Question

For the reaction: \[A{{B}_{\left( g \right)}}\rightleftharpoons {{A}_{\left( g \right)}}+{{B}_{\left( g \right)}},\]AB is \[33%\] dissociated at a total pressure of P, therefore P is related to \[{{K}_{p}}\] by one of the following options
A.\[P={{K}_{P}}\]
B.\[P=3{{K}_{P}}\]
C.\[P=4{{K}_{P}}\]
D.\[P=8{{K}_{P}}\]

Answer 1

Hint: We know that equilibrium constant for any reaction is calculated by the ratio of the concentration of products to that of reactant. When a gaseous dissociates into two gases, we can assume that the pressure of both the gases is the same. So, do that and then try to find the total pressure using equilibrium constant using the pressure of gases.

Complete answer:
According to Le Chatelier's principle the temperature, concentration, pressure, catalyst, and inert gas addition can lead to a shift in equilibrium position only. We know that activation energy is the minimum energy required to start a chemical reaction. Collisions of particles lead to reactions.
Only particles that collide sufficiently can react. Now comes the important point. From the kinetics of a reaction, we know that the rate of a reaction increases with increase in temperature due to more energy and more collisions. But the extent of increase in this rate depends on the energy of activation of the reaction which is different for both the forward and the backward reaction. So, a given increase in temperature leads to an increase in the rate of forward and backward reactions to different extents. So, the value of the equilibrium constant changes with temperature. Further, it has been found that the value of the equilibrium constant of an endothermic reaction increases and that of an exothermic reaction decreases with increase in temperature.
33% dissociation means out of one mole of AB, \[\dfrac{1}{3}\] mole is dissociated. So \[1-\dfrac{1}{3}=\dfrac{2}{3}\] mole is present. \[A{{B}_{\left( g \right)}}\rightleftharpoons {{A}_{\left( g \right)}}+{{B}_{\left( g \right)}},\]
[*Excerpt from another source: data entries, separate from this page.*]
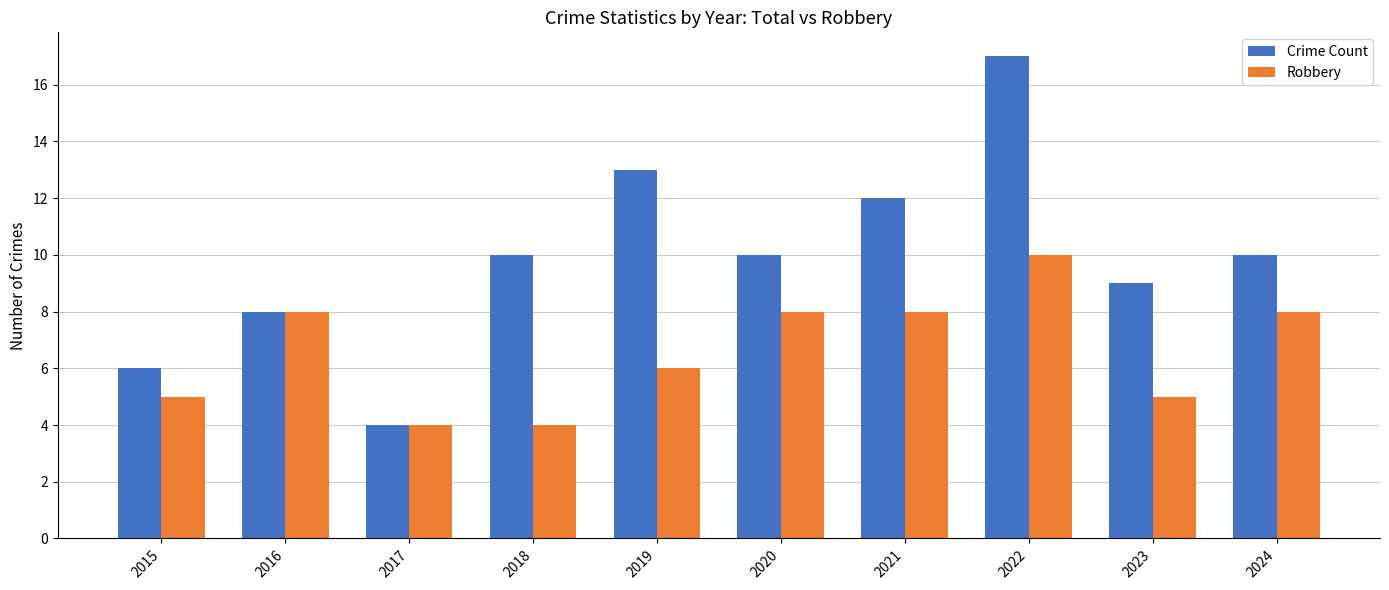

Which series has the largest total across all categories?

Crime Count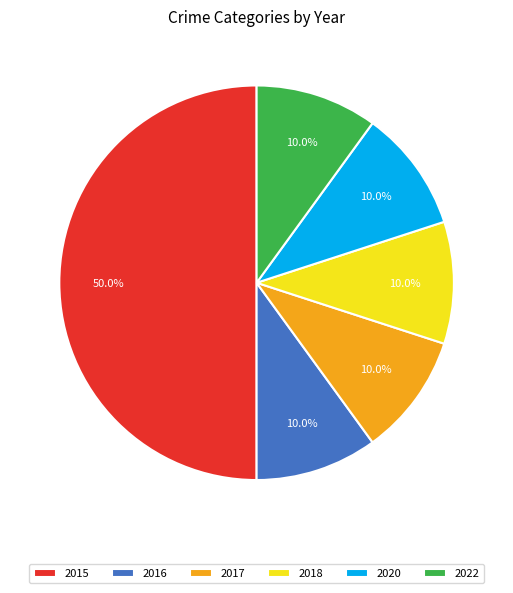

How many segments does this pie chart have?

6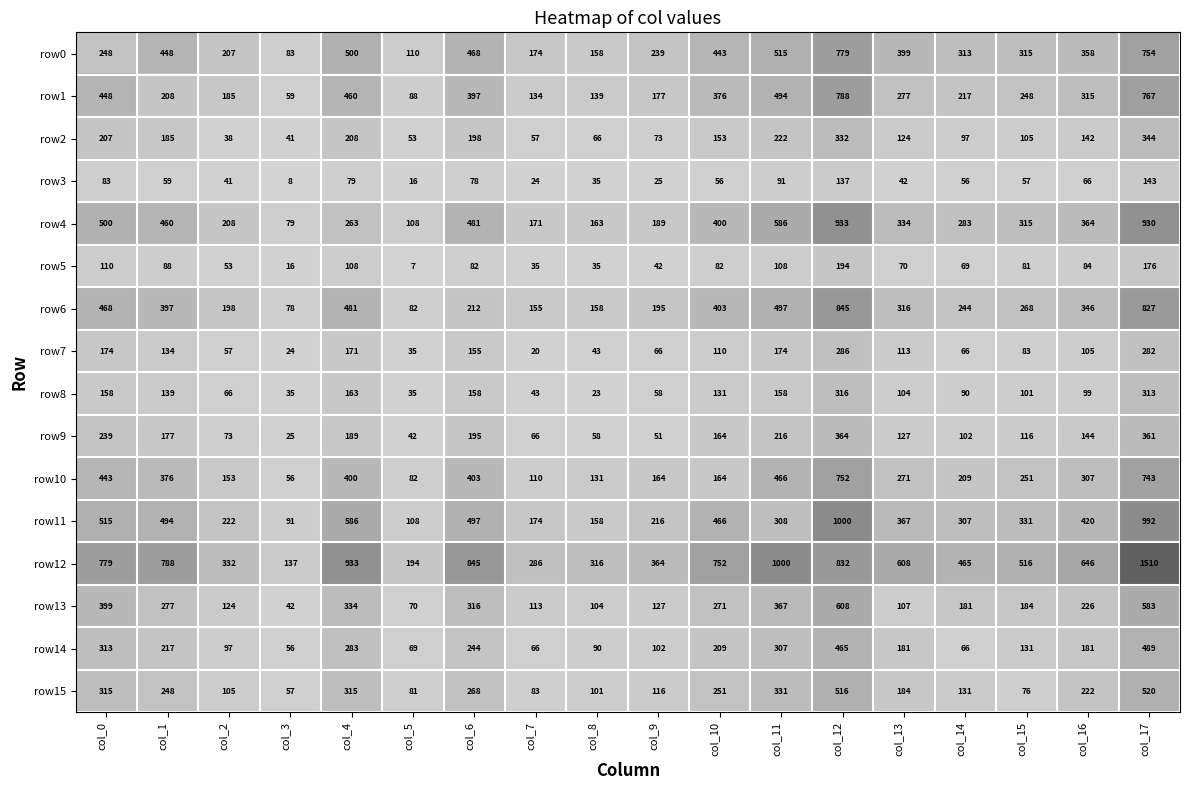

Rank the categories by row11 value from highest to lowest.

col_12, col_17, col_4, col_0, col_6, col_1, col_10, col_16, col_13, col_15, col_11, col_14, col_2, col_9, col_7, col_8, col_5, col_3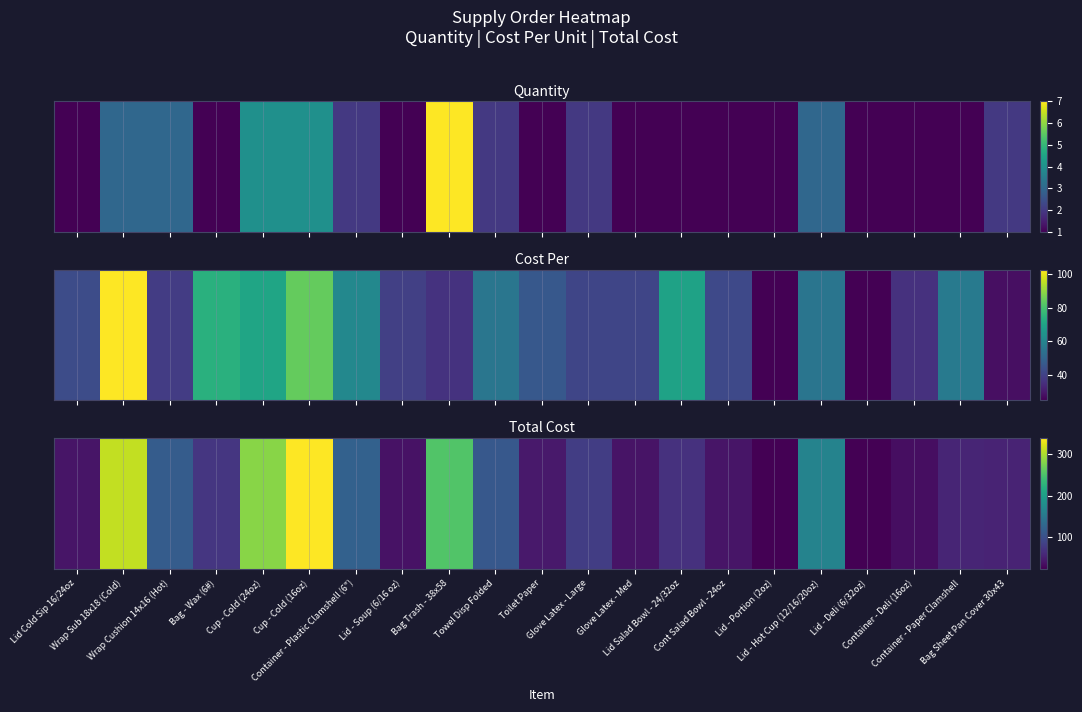

List the labels in order of value, largest first.

Cup - Cold (16oz), Wrap Sub 18x18 (Cold), Cup - Cold (24oz), Bag Trash - 38x58, Lid - Hot Cup (12/16/20oz), Container - Plastic Clamshell (6"), Wrap Cushion 14x16 (Hot), Towel Disp Folded, Glove Latex - Large, Bag - Wax (6#), Lid Salad Bowl - 24/32oz, Container - Paper Clamshell, Bag Sheet Pan Cover 30x43, Toilet Paper, Lid Cold Sip 16/24oz, Cont Salad Bowl - 24oz, Glove Latex - Med, Lid - Soup (6/16 oz), Container - Deli (16oz), Lid - Deli (6/32oz), Lid - Portion (2oz)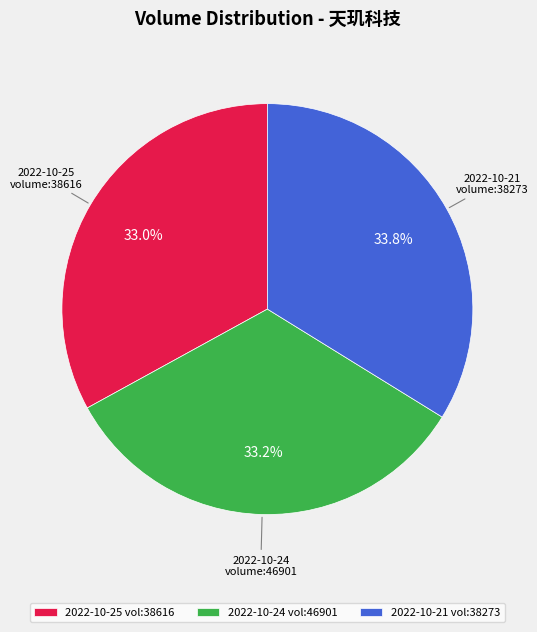

Which has a higher value, 2022-10-21 or 2022-10-25?

2022-10-21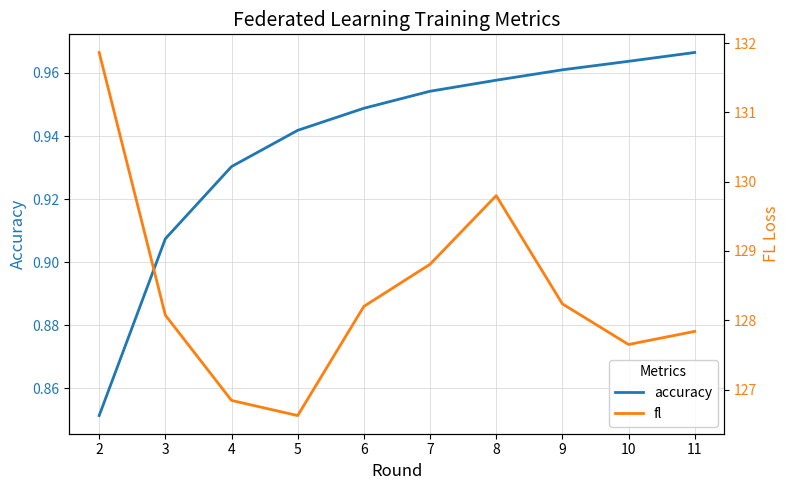

At which label does fl reach its minimum?

5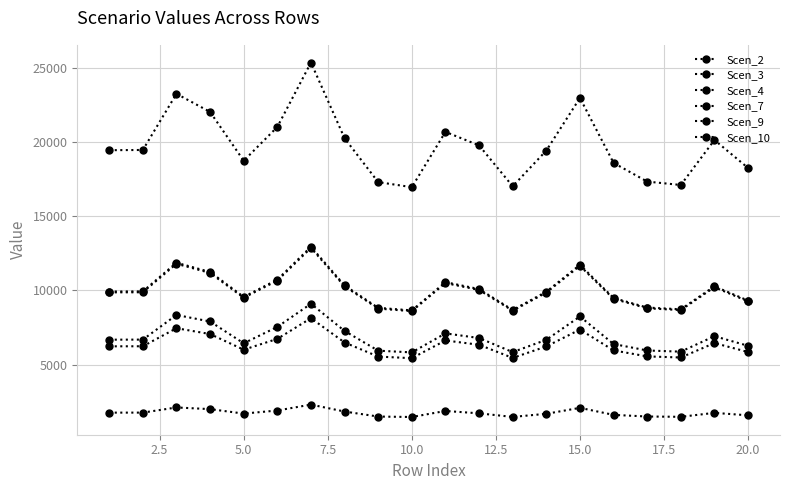

What is the average value of the Scen_2 series?

10027.0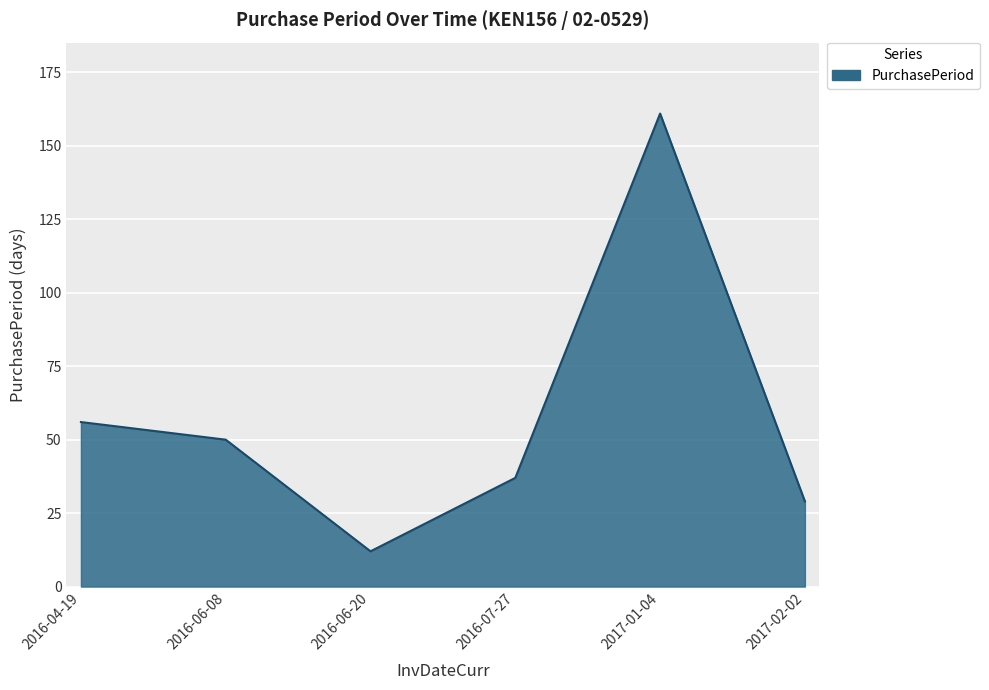

What is the smallest value displayed?

12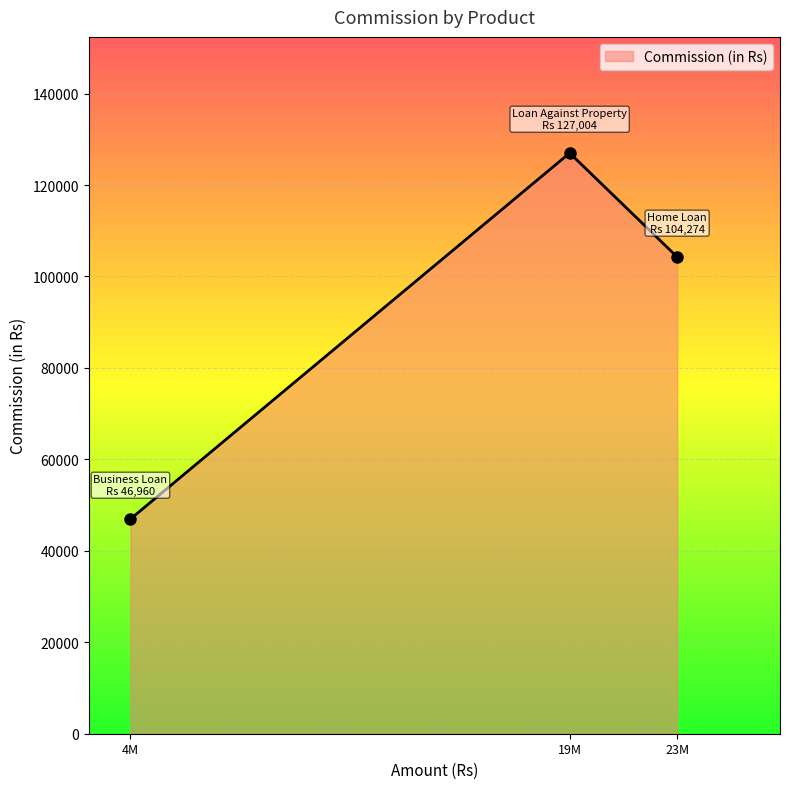

Approximately how many times larger is the value at 23M compared to 4M?

2.2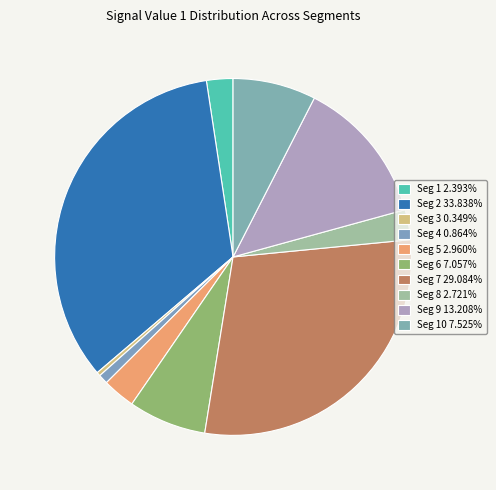

To the nearest percent, what is the average slice percentage?

10%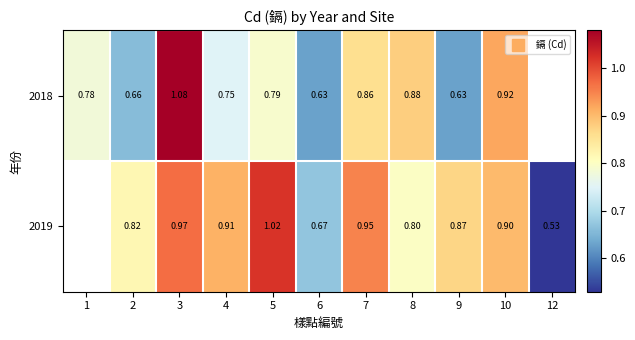

Is the value of 2019 at 7 greater than the value of 2018 at 10?

Yes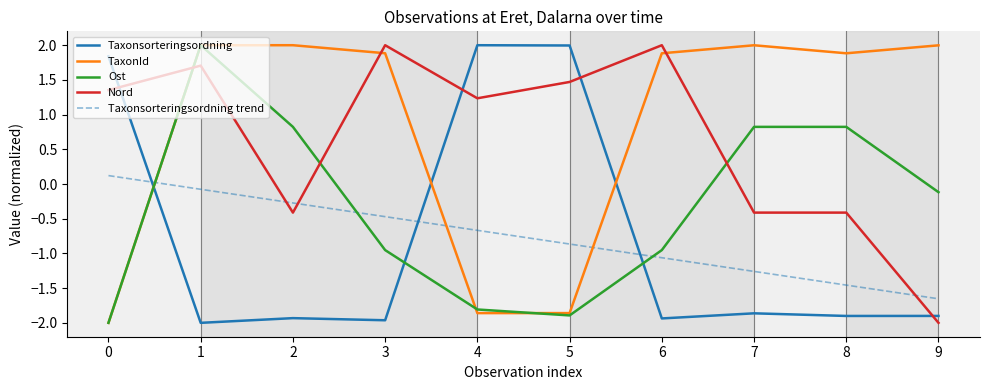

What is the total value across all series at 4?

-1.1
	\[A{{B}_{\left( g \right)}}\]	\[{{A}_{\left( g \right)}}\]	\[{{B}_{\left( g \right)}}\]
Number of moles at ${{t}_{0}}$	\[1\]	\[0\]	\[0\]
Number of moles at ${{t}_{eq}}$	\[1-\dfrac{1}{3}=\dfrac{2}{3}\]	\[\dfrac{1}{3}\]	\[\dfrac{1}{3}\]

After dissociation, total number of moles \[\dfrac{2}{3}+\dfrac{1}{3}+\dfrac{1}{3}=\dfrac{4}{3}.\]
\[{{P}_{AB}}=\dfrac{\left( \dfrac{2}{3} \right)}{\left( \dfrac{4}{3} \right)}\times P=\dfrac{P}{4}.\]
thus, \[Kp=\dfrac{{{P}_{A}}{{P}_{B}}}{{{P}_{AB}}}=\dfrac{\left( \dfrac{P}{4}+\dfrac{P}{4} \right)}{\left( \dfrac{P}{2} \right)}=\dfrac{P}{8}.\]
$\Rightarrow P=8{{K}_{P}}$
Therefore, the correct answer is option D.

Note:
Remember that in the expression of equilibrium constant of the reaction, we can either use molar concentration or partial pressures. We cannot use both at the same time. The equilibrium constant is independent of the inert gases present in the mixture.